__Task brief__. Format everything from the line containing "Image attached. Target: **pulmonary artery**." down to the end of the entries as a JSON list of strings, one string per line, leaving out any blank lines.

Records from a collection
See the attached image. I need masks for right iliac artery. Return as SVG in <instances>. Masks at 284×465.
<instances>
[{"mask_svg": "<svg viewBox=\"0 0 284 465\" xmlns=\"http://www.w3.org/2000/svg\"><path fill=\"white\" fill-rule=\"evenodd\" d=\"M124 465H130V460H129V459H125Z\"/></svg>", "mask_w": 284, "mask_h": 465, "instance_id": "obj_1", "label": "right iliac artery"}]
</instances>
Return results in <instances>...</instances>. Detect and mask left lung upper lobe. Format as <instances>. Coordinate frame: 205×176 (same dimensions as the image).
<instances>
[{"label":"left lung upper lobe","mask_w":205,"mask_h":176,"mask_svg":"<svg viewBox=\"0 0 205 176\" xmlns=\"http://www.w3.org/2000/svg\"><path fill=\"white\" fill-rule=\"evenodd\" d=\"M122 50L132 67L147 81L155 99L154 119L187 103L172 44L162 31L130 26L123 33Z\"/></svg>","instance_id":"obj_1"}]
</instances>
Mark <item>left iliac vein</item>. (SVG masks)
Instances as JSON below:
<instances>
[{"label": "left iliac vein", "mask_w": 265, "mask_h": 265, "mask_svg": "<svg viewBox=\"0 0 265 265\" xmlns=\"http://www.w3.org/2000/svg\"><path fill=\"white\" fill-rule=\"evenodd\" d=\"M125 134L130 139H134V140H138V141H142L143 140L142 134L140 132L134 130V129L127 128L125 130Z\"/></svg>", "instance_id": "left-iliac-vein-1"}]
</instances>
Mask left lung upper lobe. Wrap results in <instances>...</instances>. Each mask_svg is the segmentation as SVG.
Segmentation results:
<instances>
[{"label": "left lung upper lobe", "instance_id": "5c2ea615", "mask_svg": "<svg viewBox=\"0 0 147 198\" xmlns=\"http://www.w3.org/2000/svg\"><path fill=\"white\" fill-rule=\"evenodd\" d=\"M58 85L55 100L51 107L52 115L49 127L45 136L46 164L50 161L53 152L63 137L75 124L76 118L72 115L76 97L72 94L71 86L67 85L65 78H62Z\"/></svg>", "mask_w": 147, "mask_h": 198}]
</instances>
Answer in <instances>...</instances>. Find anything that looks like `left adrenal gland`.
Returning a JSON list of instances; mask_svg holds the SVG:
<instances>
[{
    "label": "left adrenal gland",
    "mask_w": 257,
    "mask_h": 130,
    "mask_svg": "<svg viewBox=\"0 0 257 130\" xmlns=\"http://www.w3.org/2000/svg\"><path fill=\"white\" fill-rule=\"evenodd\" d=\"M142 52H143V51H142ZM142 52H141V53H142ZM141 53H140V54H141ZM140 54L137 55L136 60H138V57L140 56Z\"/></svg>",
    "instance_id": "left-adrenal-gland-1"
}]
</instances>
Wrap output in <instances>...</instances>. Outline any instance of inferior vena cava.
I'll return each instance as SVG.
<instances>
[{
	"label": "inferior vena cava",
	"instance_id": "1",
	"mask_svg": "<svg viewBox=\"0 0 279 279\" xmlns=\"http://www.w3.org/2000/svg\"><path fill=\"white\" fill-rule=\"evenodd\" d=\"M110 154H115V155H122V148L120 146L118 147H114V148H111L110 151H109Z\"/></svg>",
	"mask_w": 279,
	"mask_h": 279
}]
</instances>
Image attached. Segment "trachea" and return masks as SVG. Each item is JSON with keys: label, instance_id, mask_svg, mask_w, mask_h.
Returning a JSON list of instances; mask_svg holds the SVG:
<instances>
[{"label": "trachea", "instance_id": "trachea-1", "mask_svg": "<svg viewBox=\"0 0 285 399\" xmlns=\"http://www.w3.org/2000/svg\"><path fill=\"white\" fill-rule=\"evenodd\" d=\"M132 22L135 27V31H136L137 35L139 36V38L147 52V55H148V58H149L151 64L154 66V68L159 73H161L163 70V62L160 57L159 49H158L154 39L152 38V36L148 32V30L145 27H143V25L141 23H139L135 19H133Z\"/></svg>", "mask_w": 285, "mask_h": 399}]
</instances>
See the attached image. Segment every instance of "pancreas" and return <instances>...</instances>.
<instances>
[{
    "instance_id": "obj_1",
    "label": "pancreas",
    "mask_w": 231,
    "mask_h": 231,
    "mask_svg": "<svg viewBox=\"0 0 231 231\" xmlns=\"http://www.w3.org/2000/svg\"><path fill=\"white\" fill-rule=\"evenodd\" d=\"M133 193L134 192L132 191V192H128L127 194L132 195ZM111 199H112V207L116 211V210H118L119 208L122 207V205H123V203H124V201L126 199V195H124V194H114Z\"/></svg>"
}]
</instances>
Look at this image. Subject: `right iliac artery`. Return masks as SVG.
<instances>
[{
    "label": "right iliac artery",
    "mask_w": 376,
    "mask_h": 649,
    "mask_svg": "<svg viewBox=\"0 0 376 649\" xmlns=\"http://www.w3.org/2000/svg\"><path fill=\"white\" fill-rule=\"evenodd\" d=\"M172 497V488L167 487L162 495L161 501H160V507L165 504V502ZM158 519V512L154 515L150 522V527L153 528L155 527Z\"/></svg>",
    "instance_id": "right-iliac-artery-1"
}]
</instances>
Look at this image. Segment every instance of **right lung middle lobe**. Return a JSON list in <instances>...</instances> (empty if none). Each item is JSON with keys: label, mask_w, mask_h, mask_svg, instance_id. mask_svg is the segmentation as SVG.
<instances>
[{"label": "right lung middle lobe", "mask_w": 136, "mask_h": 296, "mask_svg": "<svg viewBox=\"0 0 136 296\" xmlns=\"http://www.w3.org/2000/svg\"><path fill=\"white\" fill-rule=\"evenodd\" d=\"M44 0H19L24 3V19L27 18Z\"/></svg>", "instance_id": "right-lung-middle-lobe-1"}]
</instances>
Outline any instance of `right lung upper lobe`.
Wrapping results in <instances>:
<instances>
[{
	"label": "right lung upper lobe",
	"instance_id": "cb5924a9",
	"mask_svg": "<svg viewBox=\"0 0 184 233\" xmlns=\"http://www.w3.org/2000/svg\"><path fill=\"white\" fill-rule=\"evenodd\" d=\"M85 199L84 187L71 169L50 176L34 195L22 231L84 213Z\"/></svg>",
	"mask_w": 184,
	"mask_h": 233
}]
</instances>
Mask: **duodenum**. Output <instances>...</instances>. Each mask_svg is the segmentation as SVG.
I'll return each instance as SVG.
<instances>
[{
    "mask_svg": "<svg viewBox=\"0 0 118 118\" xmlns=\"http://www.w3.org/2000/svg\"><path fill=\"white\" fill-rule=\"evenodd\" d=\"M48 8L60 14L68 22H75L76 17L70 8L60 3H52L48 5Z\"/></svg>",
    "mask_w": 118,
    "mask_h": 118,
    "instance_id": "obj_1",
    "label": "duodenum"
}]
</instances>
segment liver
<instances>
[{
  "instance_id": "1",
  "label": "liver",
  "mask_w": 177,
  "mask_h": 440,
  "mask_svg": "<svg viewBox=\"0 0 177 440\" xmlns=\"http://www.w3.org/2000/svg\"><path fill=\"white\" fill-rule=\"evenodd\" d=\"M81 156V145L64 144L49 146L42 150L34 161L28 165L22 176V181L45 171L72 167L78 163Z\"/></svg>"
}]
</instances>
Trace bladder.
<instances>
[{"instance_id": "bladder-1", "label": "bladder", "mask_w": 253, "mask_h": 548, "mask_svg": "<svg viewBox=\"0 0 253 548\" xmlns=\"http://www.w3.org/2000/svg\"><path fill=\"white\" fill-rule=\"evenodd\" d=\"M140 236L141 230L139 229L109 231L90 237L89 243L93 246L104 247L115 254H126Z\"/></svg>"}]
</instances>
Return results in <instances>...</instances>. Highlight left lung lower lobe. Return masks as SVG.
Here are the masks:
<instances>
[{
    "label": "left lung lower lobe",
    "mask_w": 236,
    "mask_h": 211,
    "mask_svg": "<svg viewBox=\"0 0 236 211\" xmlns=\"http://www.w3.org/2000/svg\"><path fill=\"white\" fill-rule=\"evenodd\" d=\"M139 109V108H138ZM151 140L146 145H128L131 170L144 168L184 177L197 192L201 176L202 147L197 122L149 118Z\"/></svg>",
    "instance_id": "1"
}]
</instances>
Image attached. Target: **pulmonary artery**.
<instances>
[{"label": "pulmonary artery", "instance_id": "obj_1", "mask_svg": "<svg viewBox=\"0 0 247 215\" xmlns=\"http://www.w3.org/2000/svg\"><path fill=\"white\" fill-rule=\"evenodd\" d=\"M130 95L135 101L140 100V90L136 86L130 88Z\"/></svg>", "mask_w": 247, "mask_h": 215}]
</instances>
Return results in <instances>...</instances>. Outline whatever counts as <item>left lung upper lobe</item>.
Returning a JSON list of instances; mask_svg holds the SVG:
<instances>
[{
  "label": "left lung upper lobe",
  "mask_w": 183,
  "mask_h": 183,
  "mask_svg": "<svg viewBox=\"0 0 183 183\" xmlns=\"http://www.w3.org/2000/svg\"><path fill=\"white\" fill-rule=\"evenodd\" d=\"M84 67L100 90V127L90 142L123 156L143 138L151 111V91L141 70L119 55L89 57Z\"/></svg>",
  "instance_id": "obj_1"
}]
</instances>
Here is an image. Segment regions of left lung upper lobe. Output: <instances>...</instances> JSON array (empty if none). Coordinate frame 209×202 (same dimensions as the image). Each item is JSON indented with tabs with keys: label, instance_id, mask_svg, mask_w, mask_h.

__Solved exercise__.
[
  "Image attached. Target: **pulmonary artery**.",
  "<instances>",
  "[{\"label\": \"pulmonary artery\", \"instance_id\": \"obj_1\", \"mask_svg\": \"<svg viewBox=\\\"0 0 247 215\\\" xmlns=\\\"http://www.w3.org/2000/svg\\\"><path fill=\\\"white\\\" fill-rule=\\\"evenodd\\\" d=\\\"M130 95L135 101L140 100V90L136 86L130 88Z\\\"/></svg>\", \"mask_w\": 247, \"mask_h\": 215}]",
  "</instances>",
  "Return results in <instances>...</instances>. Outline whatever counts as <item>left lung upper lobe</item>.",
  "Returning a JSON list of instances; mask_svg holds the SVG:",
  "<instances>",
  "[{",
  "  \"label\": \"left lung upper lobe\",",
  "  \"mask_w\": 183,",
  "  \"mask_h\": 183,",
  "  \"mask_svg\": \"<svg viewBox=\\\"0 0 183 183\\\" xmlns=\\\"http://www.w3.org/2000/svg\\\"><path fill=\\\"white\\\" fill-rule=\\\"evenodd\\\" d=\\\"M84 67L100 90V127L90 142L123 156L143 138L151 111V91L141 70L119 55L89 57Z\\\"/></svg>\",",
  "  \"instance_id\": \"obj_1\"",
  "}]",
  "</instances>",
  "Here is an image. Segment regions of left lung upper lobe. Output: <instances>...</instances> JSON array (empty if none). Coordinate frame 209×202 (same dimensions as the image). Each item is JSON indented with tabs with keys: label, instance_id, mask_svg, mask_w, mask_h."
]